Scientists from University College London, the University of Oxford and the Francis Crick Institute are developing a vaccine to prevent lung cancer following a grant totalling up to £1.7m from Cancer Research UK and the CRIS Cancer Foundation.
For the next two years, the team will receive funding to support lab research and the initial manufacturing of 3,000 doses of LungVax at the Oxford Clinical BioManufacturing Facility.
Affecting around 48,500 people in the UK every year, lung cancer is the second most common form of cancer and is characterised by ‘red flag’ proteins known as neoantigens, which appear on the surface of the cell due to cancer-causing mutations within the cell’s DNA.
Comprising similar technology to the Oxford/AstraZeneca COVID-19 vaccine, the LungVax vaccine carries a strand of DNA that trains the immune system to recognise neoantigens on abnormal lung cells and activates the immune system to eliminate them.
With the funding, researchers will evaluate the vaccine to see whether it successfully triggers an immune response.
“We think the vaccine could cover around 90% of all lung cancers, based on our computer models and previous research, and this funding will allow us to take the vital first steps towards trials in patients,” said professor Mariam Jamal-Hanjani of the UCL Cancer Institute and the Francis Crick Institute.

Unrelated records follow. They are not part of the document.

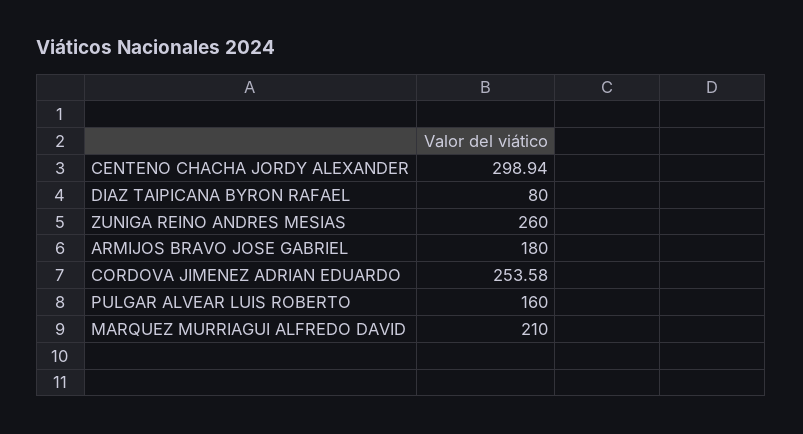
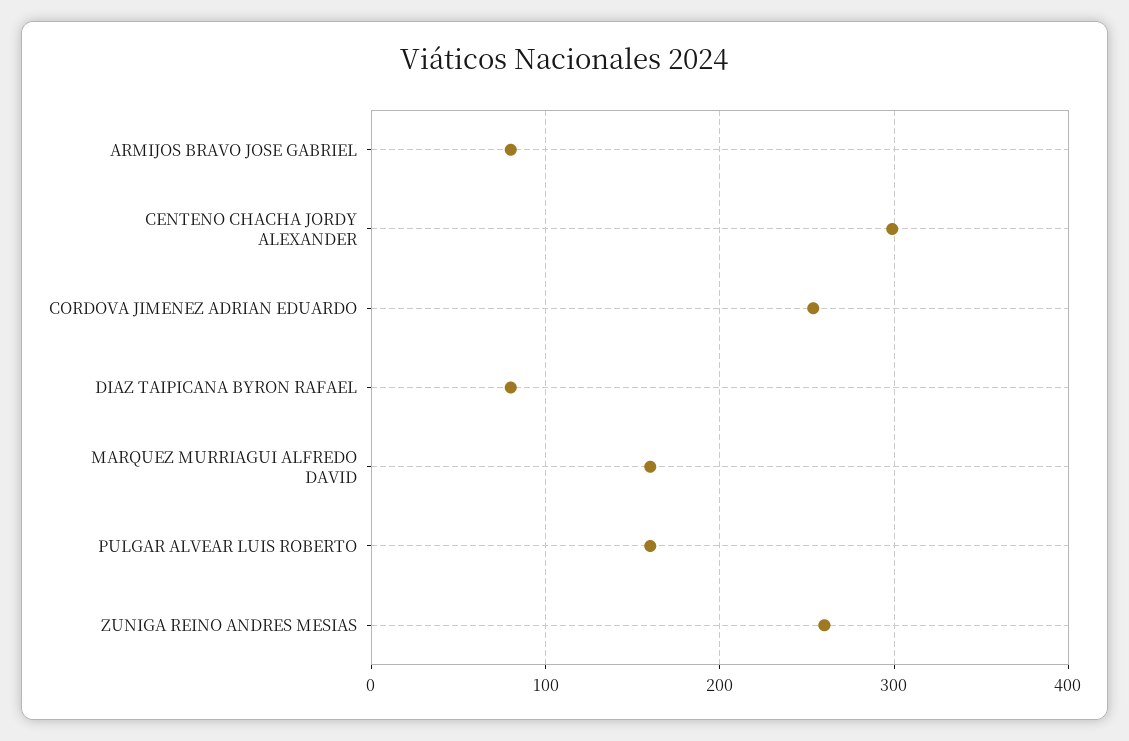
  {
    "CENTENO CHACHA JORDY ALEXANDER": 298.94,
    "DIAZ TAIPICANA BYRON RAFAEL": 80,
    "ZUNIGA REINO ANDRES MESIAS": 260,
-   "ARMIJOS BRAVO JOSE GABRIEL": 180,
+   "ARMIJOS BRAVO JOSE GABRIEL": 80,
    "CORDOVA JIMENEZ ADRIAN EDUARDO": 253.58,
    "PULGAR ALVEAR LUIS ROBERTO": 160,
-   "MARQUEZ MURRIAGUI ALFREDO DAVID": 210
+   "MARQUEZ MURRIAGUI ALFREDO DAVID": 160
  }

If successful, LungVax will move into clinical trials and, based on promising results, potentially bigger trials for people at high risk of lung cancer, including people aged 55 to 74 years who are smokers or have previously smoked and currently qualify for targeted lung health checks.
Kidani professor of immuno-oncology, University of Oxford, professor Tim Elliott, said: “This research could deliver an off-the-shelf vaccine based on Oxford’s vaccine technology, which proved itself in the COVID-19 pandemic.” If replicated, LungVax “could save the lives of tens of thousands of people every year in the UK alone”.
In March, researchers from the Science and Technologies Facilities Council’s Central Laser Facility’s Octopus Group revealed in a study that a crucial interface in a lung cancer protein could offer a potential target for cancer treatments and advance effective, long-lasting cancer therapies.